O Dia Que Não Acabou
Pensar que o dia acaba,
Acordamos ou dormimos.
Dizemos que é uma estrada,
Com porteiras no caminho.
Traçamos calendário,
Com ele nos situamos,
Um simples abecedário,
De quem vive um engano.
Sol e lua estão firmes,
A Terra que gira,
O movimento que revive,
Uma bela fantasia.
Esconde um e revela outro,
Achamos bela a ilusão,
Claridade que nos deixa soltos,
Trevas que remetem a hibernação.
As datas querem aprisionar o Tempo,
Dizem quando foi, quando é e quando será,
Mas a vida segue sem cadastramento,
Toda essa taxonomia reduzida um dia se acabará.
Falam do ontem como se fosse hoje,
Do amanhã imaginado agora,
O presente como se real fosse,
Pulando nesses galhos de natureza torta.
Entre um dormir e despertar,
O dia não se priva de existir,
Pensa que ao se ausentar,
O mundo deixa de expandir?
Postulamos regras solares,
A trejetória do astro que guia,
Alguns preferem hábitos lunares,
Reduzidos a uma vã mitologia.
A partir disso formamos idades,
Determinamos um começo e um fim,
Moldamos um caráter de contabilidade,
Estatística que dita sobre lúdico ir e vir.
Quando determinaram o dia em absoluto,
Não se deram conta de sua não fragmentação,
Se faz um todo de existência em uso,
Vivenciamos o pleno num estado de contemplação.
Conceber o diário,
Requer mais que relatos,
Somos personagens ilustrados,
Palco de um trágico teatro.
O dia que nascemos,
Para outros é o que morreram,
Chegará o esquecimento,
Quantos nem de fato nasceram?
Proclamaram um numeração espacial,
Quiseram apreender o movimento,
Fomos lançados num acontecimento marginal,
Nem mortos findamos esse tormento.
Os que ficam reproduzem,
Herança de mistério revelado,
Alguns com a noite confundem,
Mas é apenas sombra do iniciado.
Transcorremos sem produzir obstáculos,
Nossas barreiras são diluídas,
Perdidos num insaciável e devorador espaço,
Onde acreditamos perecer por crença comedida.
Fazer nascer um ponto,
Um buraco negro em universos,
Pra medir o que somos,
Precisaremos perder o nexo.
Mesmo a Terra parando,
Conforme a canção do Raul Seixas,
Diariamente se integrando,
Tudo só é concebido tendo o dia como deixa.
O que farei amanhã?
O mesmo de hoje e de ontem,
Diária arraigadamente malsã,
Aprisionaram o pobre homem.
Esse somatório não passa de engodo,
O mesmo Um se alonga no infinito,
Nos faz presas para sustentar seu corpo,
Mas é vazio a ponto de ecoar nossos gemidos.
Mesmo na teologia,
Sejam as poli ou monoteístas,
Uma divindade jamais poderia,
Criar coisas em apontados dias.
O demiurgo faz,
Nós simplificamos em fragmentos,
Impossível particionar,
São ciclos por simulação de ligamentos.
Daí a definição de religião,
Queremos religar o que desligamos,
Mas como unificar se já existe a união?
Quanto mais esforço mais nos encarceramos.
O dia será sempre o mesmo,
O dia jamais acabou,
O dia em constância foi feito,
O dia apenas principiou.
Mas sábios alertam,
Se começa, acaba,
Quando os fins nos afetam,
Nós somos o que passa.
Oh Dia!
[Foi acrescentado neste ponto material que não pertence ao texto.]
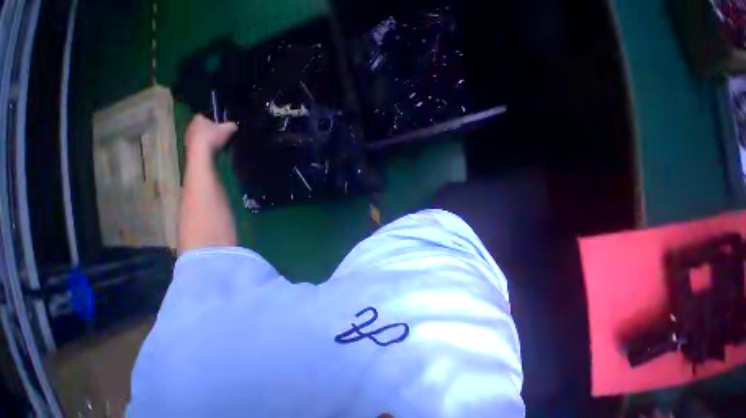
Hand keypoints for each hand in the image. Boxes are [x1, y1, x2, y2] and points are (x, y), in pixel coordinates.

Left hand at [185, 114, 237, 156]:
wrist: (201, 153)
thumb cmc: (214, 138)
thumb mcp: (229, 130)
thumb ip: (232, 125)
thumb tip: (233, 125)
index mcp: (199, 118)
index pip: (207, 116)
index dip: (215, 120)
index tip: (222, 127)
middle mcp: (191, 124)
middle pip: (204, 125)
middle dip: (212, 130)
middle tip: (221, 136)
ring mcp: (188, 136)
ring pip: (201, 135)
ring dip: (208, 139)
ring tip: (217, 145)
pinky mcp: (189, 145)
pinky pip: (199, 144)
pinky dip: (205, 146)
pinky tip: (211, 150)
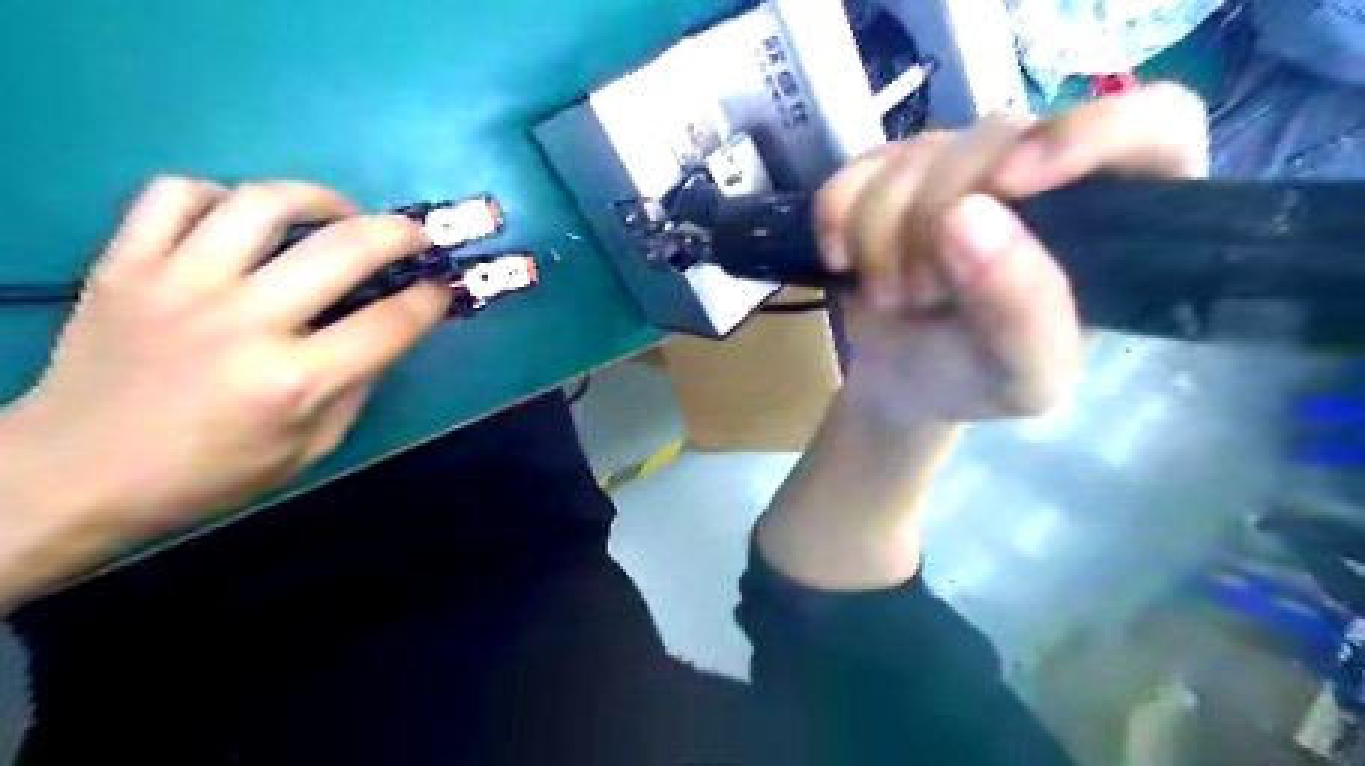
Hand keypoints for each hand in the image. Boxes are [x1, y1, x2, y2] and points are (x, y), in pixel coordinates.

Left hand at [2, 172, 449, 534]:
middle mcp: (244, 322)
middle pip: (345, 249)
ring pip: (264, 204)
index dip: (431, 299)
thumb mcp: (310, 448)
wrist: (71, 474)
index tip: (443, 287)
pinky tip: (244, 219)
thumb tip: (384, 334)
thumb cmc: (209, 474)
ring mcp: (178, 285)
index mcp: (295, 381)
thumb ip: (355, 386)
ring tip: (340, 213)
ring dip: (321, 199)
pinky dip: (222, 195)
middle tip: (416, 235)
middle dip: (401, 234)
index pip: (391, 322)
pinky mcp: (124, 265)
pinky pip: (176, 194)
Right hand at [810, 85, 1201, 429]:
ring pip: (915, 154)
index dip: (1082, 136)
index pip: (1150, 122)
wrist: (898, 383)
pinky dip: (837, 220)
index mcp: (1113, 217)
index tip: (1007, 186)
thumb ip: (1022, 310)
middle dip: (934, 225)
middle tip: (922, 296)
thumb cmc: (973, 382)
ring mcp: (960, 163)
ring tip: (894, 295)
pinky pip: (856, 168)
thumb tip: (966, 217)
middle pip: (996, 137)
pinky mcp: (892, 170)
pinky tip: (846, 262)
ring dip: (881, 238)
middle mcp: (1042, 171)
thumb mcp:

O dia, odiamos ele,
Amando será indiferente,
Ignora nossas angústias e deleites,
Agrega fazendo o que há lhe ser dependente.
Diametralmente pitagorizado,
Numerologia de cabala hermética,
Abarca o que aparecer no seu costado,
Se faz dono de propriedade incerta.
Pensemos sobre a unidade de tempo,
Mas se o Dasein é contínuo,
Esse dia por mais que o façamos disperso elemento,
Nunca perdeu a característica magna de ser uníssono.